Qian Wang, Aleksandar Cvejić, Abdelrahman Eldesokey, Peter Wonka
KAUST
Main workflow
EditCLIP provides a unified representation of image edits by encoding the transformation between an image and its edited counterpart within the CLIP space. We demonstrate the effectiveness of EditCLIP embeddings in exemplar-based image editing and automated evaluation of image editing pipelines, where it achieves better alignment with human assessment.

Abstract

We introduce EditCLIP, a novel representation-learning approach for image editing. Our method learns a unified representation of edits by jointly encoding an input image and its edited counterpart, effectively capturing their transformation. To evaluate its effectiveness, we employ EditCLIP to solve two tasks: exemplar-based image editing and automated edit evaluation. In exemplar-based image editing, we replace text-based instructions in InstructPix2Pix with EditCLIP embeddings computed from a reference exemplar image pair.
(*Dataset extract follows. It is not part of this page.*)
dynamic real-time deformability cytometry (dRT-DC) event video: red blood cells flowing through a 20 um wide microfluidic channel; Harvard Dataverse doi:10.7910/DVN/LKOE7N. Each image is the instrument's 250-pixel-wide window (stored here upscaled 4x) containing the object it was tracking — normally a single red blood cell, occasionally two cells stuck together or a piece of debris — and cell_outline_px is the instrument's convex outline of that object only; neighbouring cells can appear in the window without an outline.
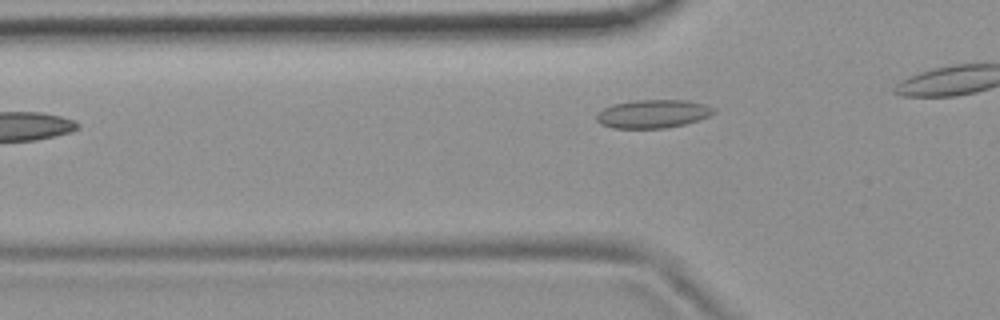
{"species": "common noctule bat (a hibernating species)", "species_latin": "Nyctalus noctula", "temperature_condition": "room temperature", "stored_images_in_passage": 2, "camera_frame_rate_fps": 3000, "um_per_image_px": 0.085, "animal": {"sex": "female", "body_mass_g": 19.9}, "frame": {"image": 1, "passage_image": 2, "time_ms": 0.333, "image_size_px": [1000, 320], "cell_outline_px": [[716, 112], [700, 120], [684, 124], [664, 128], [612, 128], [600, 124], [596, 120], [596, 116], [604, 108], [612, 104], [636, 100], [688, 100], [704, 104], [716, 108]], "centroid_in_image_um": [55.52, 9.67], "position_along_channel_um": 70.3, "area_um2": 19.42}}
Experiments demonstrate that our approach outperforms state-of-the-art methods while being more efficient and versatile. For automated evaluation, EditCLIP assesses image edits by measuring the similarity between the EditCLIP embedding of a given image pair and either a textual editing instruction or the EditCLIP embedding of another reference image pair. Experiments show that EditCLIP aligns more closely with human judgments than existing CLIP-based metrics, providing a reliable measure of edit quality and structural preservation.

Method

Main workflow
An overview of our proposed approach. EditCLIP is pre-trained similarly to CLIP, but the visual encoder processes a concatenated exemplar image pair. After pre-training, EditCLIP can replace the text encoder in InstructPix2Pix to enable exemplar-based editing.

Exemplar-based image editing results

Main workflow
Here we show the visualization comparison of exemplar-based image editing between our method and baselines. Our method can precisely capture the transformation of the exemplar image pair and edit the region of interest.